- **Work instructions**: Your answer should be every line from the records that contains "CrtYd".

- **Data under study**:
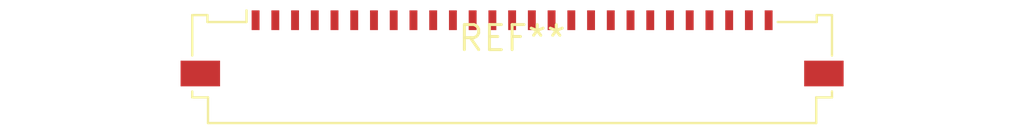
<source format=kicad_pcb>
(kicad_pcb (version 20240108) (generator pcbnew)

  (general
    (thickness 1.6)
  )

  (paper "A4")
  (layers
    (0 "F.Cu" signal)
    (31 "B.Cu" signal)
    (32 "B.Adhes" user "B.Adhesive")
    (33 "F.Adhes" user "F.Adhesive")
    (34 "B.Paste" user)
    (35 "F.Paste" user)
    (36 "B.SilkS" user "B.Silkscreen")
    (37 "F.SilkS" user "F.Silkscreen")
    (38 "B.Mask" user)
    (39 "F.Mask" user)
    (40 "Dwgs.User" user "User.Drawings")
    (41 "Cmts.User" user "User.Comments")
    (42 "Eco1.User" user "User.Eco1")
    (43 "Eco2.User" user "User.Eco2")
    (44 "Edge.Cuts" user)
    (45 "Margin" user)
    (46 "B.CrtYd" user "B.Courtyard")
    (47 "F.CrtYd" user "F.Courtyard")
    (48 "B.Fab" user)
    (49 "F.Fab" user)
    (50 "User.1" user)
    (51 "User.2" user)
    (52 "User.3" user)
    (53 "User.4" user)
    (54 "User.5" user)
    (55 "User.6" user)
    (56 "User.7" user)
    (57 "User.8" user)
    (58 "User.9" user)
  )

  (setup
    (pad_to_mask_clearance 0)
    (pcbplotparams
      (layerselection 0x00010fc_ffffffff)
      (plot_on_all_layers_selection 0x0000000_00000000)
      (disableapertmacros false)
      (usegerberextensions false)
      (usegerberattributes false)
      (usegerberadvancedattributes false)
      (creategerberjobfile false)
      (dashed_line_dash_ratio 12.000000)
      (dashed_line_gap_ratio 3.000000)
      (svgprecision 4)
      (plotframeref false)
      (viasonmask false)
      (mode 1)
      (useauxorigin false)
      (hpglpennumber 1)
      (hpglpenspeed 20)
      (hpglpendiameter 15.000000)
      (dxfpolygonmode false)
      (dxfimperialunits false)
      (dxfusepcbnewfont false)
      (psnegative false)
      (psa4output false)
      (plotreference false)
      (plotvalue false)
      (plotinvisibletext false)
      (sketchpadsonfab false)
      (subtractmaskfromsilk false)
      (outputformat 1)
      (mirror false)
      (drillshape 1)
      (scaleselection 1)
      (outputdirectory "")
    )
  )

  (net 0 "")

  (footprint "Molex_200528-0270_1x27-1MP_P1.00mm_Horizontal" (layer "F.Cu") (at 0 0))

)

</source>
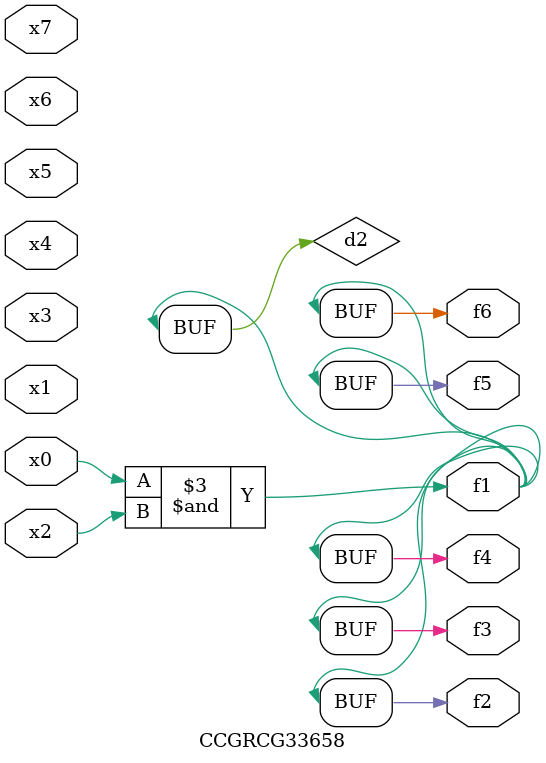
<source format=v>
module CCGRCG33658(
	input x0, x1, x2, x3, x4, x5, x6, x7,
	output f1, f2, f3, f4, f5, f6
);

	wire d1, d2;

	nor (d1, x3, x6);
	and (d2, x0, x2);
	assign f1 = d2;
	assign f2 = d2;
	assign f3 = d2;
	assign f4 = d2;
	assign f5 = d2;
	assign f6 = d2;
endmodule

</source>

- **Result below**:
    (46 "B.CrtYd" user "B.Courtyard")
    (47 "F.CrtYd" user "F.Courtyard")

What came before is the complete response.